The Shahbad Dairy Slum: Shoes
 

The Center Cannot Hold

The Shahbad Dairy Slum: Shoes
Saving Souls, by Benjamin Gottlieb.

The stories now featured on the site touch on many issues, but one theme they have in common is the role that religion plays in driving people to get passionately involved politics and activism — and how difficult it is to find secular ways to kindle the same fire. In Saving Souls, Benjamin Gottlieb profiles an enterprising humanitarian group that is busily educating poor children in Delhi’s slums. But the work of COI and other evangelical Christian groups continues to draw controversy in India, a once-colonized nation now booming economically and working mightily to assert its own cultural identity. In Losing Zion, Rob York reviews the book The Crisis of Zionism, which argues that the two-state solution to the Israeli-Palestinian conflict is dying, ruined by extremism in Israel and the apathy of the liberal American Jews who could help bring about a broad-based peace movement.

Religious groups have been almost unmatched in their ability to train activists and build social movements. In America, the most obvious recent example is the pro-life movement and the cultural warriors it has drawn from the pews of evangelical, Catholic, and other congregations. But the civil rights movement, too, acquired its power and breadth by filling the streets with churchgoing protesters, and filling its rhetoric with the biblical language of freedom, struggle, and redemption.

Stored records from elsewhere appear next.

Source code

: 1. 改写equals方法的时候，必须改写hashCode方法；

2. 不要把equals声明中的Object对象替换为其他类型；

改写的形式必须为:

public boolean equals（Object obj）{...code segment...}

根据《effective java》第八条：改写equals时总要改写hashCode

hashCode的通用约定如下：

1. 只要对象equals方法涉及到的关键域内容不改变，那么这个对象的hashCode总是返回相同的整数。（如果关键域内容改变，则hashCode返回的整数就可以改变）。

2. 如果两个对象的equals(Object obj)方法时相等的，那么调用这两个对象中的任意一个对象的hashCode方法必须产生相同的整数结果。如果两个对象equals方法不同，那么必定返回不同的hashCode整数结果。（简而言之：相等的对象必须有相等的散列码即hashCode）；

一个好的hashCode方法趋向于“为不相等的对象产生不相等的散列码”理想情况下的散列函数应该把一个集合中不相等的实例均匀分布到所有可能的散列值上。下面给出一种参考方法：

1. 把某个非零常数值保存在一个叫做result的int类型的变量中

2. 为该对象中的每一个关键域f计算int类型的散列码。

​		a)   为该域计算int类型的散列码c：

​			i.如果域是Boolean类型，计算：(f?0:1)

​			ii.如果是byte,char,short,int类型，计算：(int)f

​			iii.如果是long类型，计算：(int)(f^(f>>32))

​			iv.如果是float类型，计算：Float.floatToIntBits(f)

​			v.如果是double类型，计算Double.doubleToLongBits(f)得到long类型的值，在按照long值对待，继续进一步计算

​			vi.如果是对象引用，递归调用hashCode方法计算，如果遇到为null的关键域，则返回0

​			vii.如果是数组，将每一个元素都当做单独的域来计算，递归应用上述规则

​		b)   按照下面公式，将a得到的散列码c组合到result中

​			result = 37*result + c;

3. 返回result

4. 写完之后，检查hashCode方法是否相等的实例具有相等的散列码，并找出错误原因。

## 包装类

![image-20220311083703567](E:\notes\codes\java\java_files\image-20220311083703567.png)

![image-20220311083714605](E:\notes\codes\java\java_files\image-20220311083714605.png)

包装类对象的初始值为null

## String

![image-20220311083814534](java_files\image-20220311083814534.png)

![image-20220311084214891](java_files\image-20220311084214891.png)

Wherever people congregate, they organize. Social scientists talk about how churches (and other houses of worship) serve as reservoirs of social capital — the web of relationships that connect people and bring about various benefits, including the ability to rally around political causes. Generally speaking, this is great for democracy. And many religious groups have managed to find a balance between doing God’s work and respecting views that diverge from their own. But in America, Israel, and elsewhere, it seems the people getting inspired and engaged come from the extreme, intolerant ends of the political divide, trapped in their own dogma and their own sets of facts.

I used religion as a jumping-off point for my comments, but really the problem is not religion, but fundamentalism of whatever kind — religious or economic or nationalist or otherwise. The Tea Party, for example, is crusading on behalf of an uncompromising economic fundamentalism that verges on religious fanaticism, with its own patron saints in F.A. Hayek, Frédéric Bastiat, and Ayn Rand — ironically, a mirror image of the earlier cult of communism. But religion appears to motivate many of these true believers, too, and may help explain the movement’s success in organizing. On the question of Israel and Palestine, too, the same dynamic seems at work: the more devout and dogmatic speak louder.

Perhaps the recent wave of global protests against corruption and austerity — for example, the indignados demonstrations in Spain, or Occupy Wall Street and its related movements  in America — will help balance the scales. Churches and synagogues have been heavily involved in the organizing of the Occupy actions across this country, reminding us that the religious right is not the only voice of faith in the streets and on the megaphone.

That said, younger Americans seem to be turning away from religion, while the secular ways that ordinary people have traditionally gotten involved in politics are in decline. Labor unions have been dwindling away in America for decades — the one bright spot in recent years was public-sector unions, and the recent failed Wisconsin recall election may have been their Waterloo. Political parties rely increasingly on big donors and independently wealthy candidates, while the old political machines that groomed leaders out of local wards are disappearing.  Young people continue to rally to various causes on college campuses, but it will be hard to fill in the hole left by these institutions, which could organize in a sustained, concerted fashion and appeal to broad segments of the population.

This is yet another reason that we can expect politics to become more partisan and extreme in the coming years. The hard-liners are hungry for power, while more reasonable men and women stand by and watch. It brings to mind words by the Irish poet W.B. Yeats: “The best lack all conviction, while the worst / Are full of passionate intensity.”

The center cannot hold, as Yeats wrote. And things didn’t end too well in that poem.